Provided records:
= = = = = = =

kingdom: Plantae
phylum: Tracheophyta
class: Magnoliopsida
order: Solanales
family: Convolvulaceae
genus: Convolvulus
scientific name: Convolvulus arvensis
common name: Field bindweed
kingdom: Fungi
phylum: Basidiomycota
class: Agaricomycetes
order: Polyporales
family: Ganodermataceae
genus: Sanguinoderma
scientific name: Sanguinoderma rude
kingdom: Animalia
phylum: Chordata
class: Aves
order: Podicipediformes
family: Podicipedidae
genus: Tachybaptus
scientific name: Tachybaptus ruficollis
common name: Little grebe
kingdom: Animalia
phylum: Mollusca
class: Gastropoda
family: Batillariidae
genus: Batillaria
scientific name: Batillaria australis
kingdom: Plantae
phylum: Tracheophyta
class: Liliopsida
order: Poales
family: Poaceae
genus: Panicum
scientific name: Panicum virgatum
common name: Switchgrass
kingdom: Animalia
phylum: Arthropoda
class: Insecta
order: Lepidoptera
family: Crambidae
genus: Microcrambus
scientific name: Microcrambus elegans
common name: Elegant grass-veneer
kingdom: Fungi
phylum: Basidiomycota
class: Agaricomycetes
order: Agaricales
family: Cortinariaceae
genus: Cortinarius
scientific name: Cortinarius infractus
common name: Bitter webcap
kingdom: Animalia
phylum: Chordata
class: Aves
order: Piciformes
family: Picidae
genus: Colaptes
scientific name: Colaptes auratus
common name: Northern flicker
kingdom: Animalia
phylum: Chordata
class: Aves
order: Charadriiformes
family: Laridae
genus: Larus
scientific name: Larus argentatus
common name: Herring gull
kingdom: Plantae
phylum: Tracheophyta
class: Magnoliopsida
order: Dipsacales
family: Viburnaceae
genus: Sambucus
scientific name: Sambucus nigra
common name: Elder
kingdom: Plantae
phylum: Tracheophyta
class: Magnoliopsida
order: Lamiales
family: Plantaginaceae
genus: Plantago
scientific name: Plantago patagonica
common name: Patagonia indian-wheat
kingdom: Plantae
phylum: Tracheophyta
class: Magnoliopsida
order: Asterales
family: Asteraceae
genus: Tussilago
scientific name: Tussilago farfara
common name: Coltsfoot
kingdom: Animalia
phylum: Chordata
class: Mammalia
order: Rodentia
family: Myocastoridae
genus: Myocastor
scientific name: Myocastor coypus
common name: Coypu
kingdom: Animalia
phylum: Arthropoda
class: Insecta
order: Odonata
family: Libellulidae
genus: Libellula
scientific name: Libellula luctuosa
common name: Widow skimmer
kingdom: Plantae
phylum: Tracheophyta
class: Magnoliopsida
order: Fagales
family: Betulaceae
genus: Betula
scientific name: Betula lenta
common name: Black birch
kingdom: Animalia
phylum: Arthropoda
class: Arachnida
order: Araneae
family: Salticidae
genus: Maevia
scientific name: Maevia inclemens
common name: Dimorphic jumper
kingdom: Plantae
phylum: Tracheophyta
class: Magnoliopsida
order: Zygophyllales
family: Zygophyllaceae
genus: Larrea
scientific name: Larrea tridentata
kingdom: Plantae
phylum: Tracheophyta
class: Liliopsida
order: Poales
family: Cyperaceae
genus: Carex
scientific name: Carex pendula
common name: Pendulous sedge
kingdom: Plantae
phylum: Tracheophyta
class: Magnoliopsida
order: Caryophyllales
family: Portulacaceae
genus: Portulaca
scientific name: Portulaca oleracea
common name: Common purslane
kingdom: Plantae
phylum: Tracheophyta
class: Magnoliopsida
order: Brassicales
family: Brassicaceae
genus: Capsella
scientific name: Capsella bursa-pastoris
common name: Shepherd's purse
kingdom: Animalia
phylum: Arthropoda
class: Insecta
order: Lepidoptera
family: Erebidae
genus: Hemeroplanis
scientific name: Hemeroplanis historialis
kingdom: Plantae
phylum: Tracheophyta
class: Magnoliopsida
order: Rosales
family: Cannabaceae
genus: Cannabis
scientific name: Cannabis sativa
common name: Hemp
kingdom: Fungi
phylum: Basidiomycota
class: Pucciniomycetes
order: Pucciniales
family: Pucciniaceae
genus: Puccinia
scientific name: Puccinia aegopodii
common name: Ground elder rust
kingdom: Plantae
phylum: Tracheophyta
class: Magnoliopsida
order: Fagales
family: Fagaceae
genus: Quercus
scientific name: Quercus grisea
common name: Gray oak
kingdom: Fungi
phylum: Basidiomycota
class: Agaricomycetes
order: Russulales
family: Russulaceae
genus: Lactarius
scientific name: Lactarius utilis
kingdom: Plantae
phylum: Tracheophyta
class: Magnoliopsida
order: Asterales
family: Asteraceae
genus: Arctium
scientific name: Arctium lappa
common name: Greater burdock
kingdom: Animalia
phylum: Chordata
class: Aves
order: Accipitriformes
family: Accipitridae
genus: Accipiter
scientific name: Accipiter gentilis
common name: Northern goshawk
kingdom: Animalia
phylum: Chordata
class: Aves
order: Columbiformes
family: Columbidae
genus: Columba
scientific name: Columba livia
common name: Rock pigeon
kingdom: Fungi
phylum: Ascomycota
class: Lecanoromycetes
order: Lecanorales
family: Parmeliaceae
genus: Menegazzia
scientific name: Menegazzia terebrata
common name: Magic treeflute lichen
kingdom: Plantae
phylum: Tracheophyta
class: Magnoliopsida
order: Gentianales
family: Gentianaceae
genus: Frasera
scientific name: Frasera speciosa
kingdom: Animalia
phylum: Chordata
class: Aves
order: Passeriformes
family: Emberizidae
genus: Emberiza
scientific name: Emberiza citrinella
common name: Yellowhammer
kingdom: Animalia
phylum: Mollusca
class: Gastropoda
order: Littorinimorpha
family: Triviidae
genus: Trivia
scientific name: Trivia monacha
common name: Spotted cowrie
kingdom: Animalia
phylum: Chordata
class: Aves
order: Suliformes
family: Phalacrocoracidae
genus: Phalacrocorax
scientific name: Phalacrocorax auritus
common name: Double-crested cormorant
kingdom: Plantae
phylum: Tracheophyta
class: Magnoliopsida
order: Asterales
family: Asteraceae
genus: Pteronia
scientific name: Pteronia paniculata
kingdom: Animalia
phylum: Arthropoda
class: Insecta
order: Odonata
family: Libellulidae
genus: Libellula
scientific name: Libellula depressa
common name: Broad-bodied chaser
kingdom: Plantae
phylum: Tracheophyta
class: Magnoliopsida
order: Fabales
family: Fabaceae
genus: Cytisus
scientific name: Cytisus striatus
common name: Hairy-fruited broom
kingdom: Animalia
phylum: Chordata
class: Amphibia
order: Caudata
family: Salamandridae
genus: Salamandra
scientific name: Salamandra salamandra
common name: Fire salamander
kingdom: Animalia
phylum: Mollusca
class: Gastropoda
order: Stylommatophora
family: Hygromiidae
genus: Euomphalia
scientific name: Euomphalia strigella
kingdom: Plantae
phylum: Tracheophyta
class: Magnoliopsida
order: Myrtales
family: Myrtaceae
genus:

= = = = = = =

Stated goal: Rewrite all the lines above, putting "everyday name" wherever "common name" appears and leaving everything else untouched.

Output of the task:
kingdom: Plantae
phylum: Tracheophyta
class: Magnoliopsida
order: Solanales
family: Convolvulaceae
genus: Convolvulus
scientific name: Convolvulus arvensis
everyday name: Field bindweed
kingdom: Fungi
phylum: Basidiomycota
class: Agaricomycetes
order: Polyporales
family: Ganodermataceae
genus: Sanguinoderma
scientific name: Sanguinoderma rude
kingdom: Animalia
phylum: Chordata
class: Aves
order: Podicipediformes
family: Podicipedidae
genus: Tachybaptus
scientific name: Tachybaptus ruficollis
everyday name: Little grebe
kingdom: Animalia
phylum: Mollusca
class: Gastropoda
family: Batillariidae
genus: Batillaria
scientific name: Batillaria australis
kingdom: Plantae
phylum: Tracheophyta
class: Liliopsida
order: Poales
family: Poaceae
genus: Panicum
scientific name: Panicum virgatum
everyday name: Switchgrass
kingdom: Animalia
phylum: Arthropoda
class: Insecta
order: Lepidoptera
family: Crambidae
genus: Microcrambus
scientific name: Microcrambus elegans
everyday name: Elegant grass-veneer
kingdom: Fungi
phylum: Basidiomycota
class: Agaricomycetes
order: Agaricales
family: Cortinariaceae
genus: Cortinarius
scientific name: Cortinarius infractus
everyday name: Bitter webcap
kingdom: Animalia
phylum: Chordata
class: Aves
order: Piciformes
family: Picidae
genus: Colaptes
scientific name: Colaptes auratus
everyday name: Northern flicker
kingdom: Animalia
phylum: Chordata
class: Aves
order: Charadriiformes
family: Laridae
genus: Larus
scientific name: Larus argentatus
everyday name: Herring gull
kingdom: Plantae
phylum: Tracheophyta
class: Magnoliopsida
order: Dipsacales
family: Viburnaceae
genus: Sambucus
scientific name: Sambucus nigra
everyday name: Elder
kingdom: Plantae
phylum: Tracheophyta
class: Magnoliopsida
order: Lamiales
family: Plantaginaceae
genus: Plantago
scientific name: Plantago patagonica
everyday name: Patagonia indian-wheat
kingdom: Plantae
phylum: Tracheophyta
class: Magnoliopsida
order: Asterales
family: Asteraceae
genus: Tussilago
scientific name: Tussilago farfara
everyday name: Coltsfoot
kingdom: Animalia
phylum: Chordata
class: Mammalia
order: Rodentia
family: Myocastoridae
genus: Myocastor
scientific name: Myocastor coypus
everyday name: Coypu
kingdom: Animalia
phylum: Arthropoda
class: Insecta
order: Odonata
family: Libellulidae
genus: Libellula
scientific name: Libellula luctuosa
everyday name: Widow skimmer
kingdom: Plantae
phylum: Tracheophyta
class: Magnoliopsida
order: Fagales
family: Betulaceae
genus: Betula
scientific name: Betula lenta
everyday name: Black birch
kingdom: Animalia
phylum: Arthropoda
class: Arachnida
order: Araneae
family: Salticidae
genus: Maevia
scientific name: Maevia inclemens
everyday name: Dimorphic jumper
kingdom: Plantae
phylum: Tracheophyta
class: Magnoliopsida
order: Zygophyllales
family: Zygophyllaceae
genus: Larrea
scientific name: Larrea tridentata
kingdom: Plantae
phylum: Tracheophyta
class: Liliopsida
order: Poales
family: Cyperaceae
genus: Carex
scientific name: Carex pendula
everyday name: Pendulous sedge
kingdom: Plantae
phylum: Tracheophyta
class: Magnoliopsida
order: Caryophyllales
family: Portulacaceae
genus: Portulaca
scientific name: Portulaca oleracea
everyday name: Common purslane
kingdom: Plantae
phylum: Tracheophyta
class: Magnoliopsida
order: Brassicales
family: Brassicaceae
genus: Capsella
scientific name: Capsella bursa-pastoris
everyday name: Shepherd's purse
kingdom: Animalia
phylum: Arthropoda
class: Insecta
order: Lepidoptera
family: Erebidae
genus: Hemeroplanis
scientific name: Hemeroplanis historialis
kingdom: Plantae
phylum: Tracheophyta
class: Magnoliopsida
order: Rosales
family: Cannabaceae
genus: Cannabis
scientific name: Cannabis sativa
everyday name: Hemp
kingdom: Fungi
phylum: Basidiomycota
class: Pucciniomycetes
order: Pucciniales
family: Pucciniaceae
genus: Puccinia
scientific name: Puccinia aegopodii
everyday name: Ground elder rust
kingdom: Plantae
phylum: Tracheophyta
class: Magnoliopsida
order: Fagales
family: Fagaceae
genus: Quercus
scientific name: Quercus grisea
everyday name: Gray oak
kingdom: Fungi
phylum: Basidiomycota
class: Agaricomycetes
order: Russulales
family: Russulaceae
genus: Lactarius
scientific name: Lactarius utilis
kingdom: Plantae
phylum: Tracheophyta
class: Magnoliopsida
order: Asterales
family: Asteraceae
genus: Arctium
scientific name: Arctium lappa
everyday name: Greater burdock
kingdom: Animalia
phylum: Chordata
class: Aves
order: Accipitriformes
family: Accipitridae
genus: Accipiter
scientific name: Accipiter gentilis
everyday name: Northern goshawk
kingdom: Animalia
phylum: Chordata
class: Aves
order: Columbiformes
family: Columbidae
genus: Columba
scientific name: Columba livia
everyday name: Rock pigeon
kingdom: Fungi
phylum: Ascomycota
class: Lecanoromycetes
order: Lecanorales
family: Parmeliaceae
genus: Menegazzia
scientific name: Menegazzia terebrata
everyday name: Magic treeflute lichen
kingdom: Plantae
phylum: Tracheophyta
class: Magnoliopsida
order: Gentianales
family: Gentianaceae
genus: Frasera
scientific name: Frasera speciosa
kingdom: Animalia
phylum: Chordata
class: Aves
order: Passeriformes
family: Emberizidae
genus: Emberiza
scientific name: Emberiza citrinella
everyday name: Yellowhammer
kingdom: Animalia
phylum: Mollusca
class: Gastropoda
order: Littorinimorpha
family: Triviidae
genus: Trivia
scientific name: Trivia monacha
everyday name: Spotted cowrie
kingdom: Animalia
phylum: Chordata
class: Aves
order: Suliformes
family: Phalacrocoracidae
genus: Phalacrocorax
scientific name: Phalacrocorax auritus
everyday name: Double-crested cormorant
kingdom: Plantae
phylum: Tracheophyta
class: Magnoliopsida
order: Asterales
family: Asteraceae
genus: Pteronia
scientific name: Pteronia paniculata
kingdom: Animalia
phylum: Arthropoda
class: Insecta
order: Odonata
family: Libellulidae
genus: Libellula
scientific name: Libellula depressa
everyday name: Broad-bodied chaser
kingdom: Plantae
phylum: Tracheophyta
class: Magnoliopsida
order: Fabales
family: Fabaceae
genus: Cytisus
scientific name: Cytisus striatus
everyday name: Hairy-fruited broom
kingdom: Animalia
phylum: Chordata
class: Amphibia
order: Caudata
family: Salamandridae
genus: Salamandra
scientific name: Salamandra salamandra
everyday name: Fire salamander
kingdom: Animalia
phylum: Mollusca
class: Gastropoda
order: Stylommatophora
family: Hygromiidae
genus: Euomphalia
scientific name: Euomphalia strigella
kingdom: Plantae
phylum: Tracheophyta
class: Magnoliopsida
order: Myrtales
family: Myrtaceae
genus:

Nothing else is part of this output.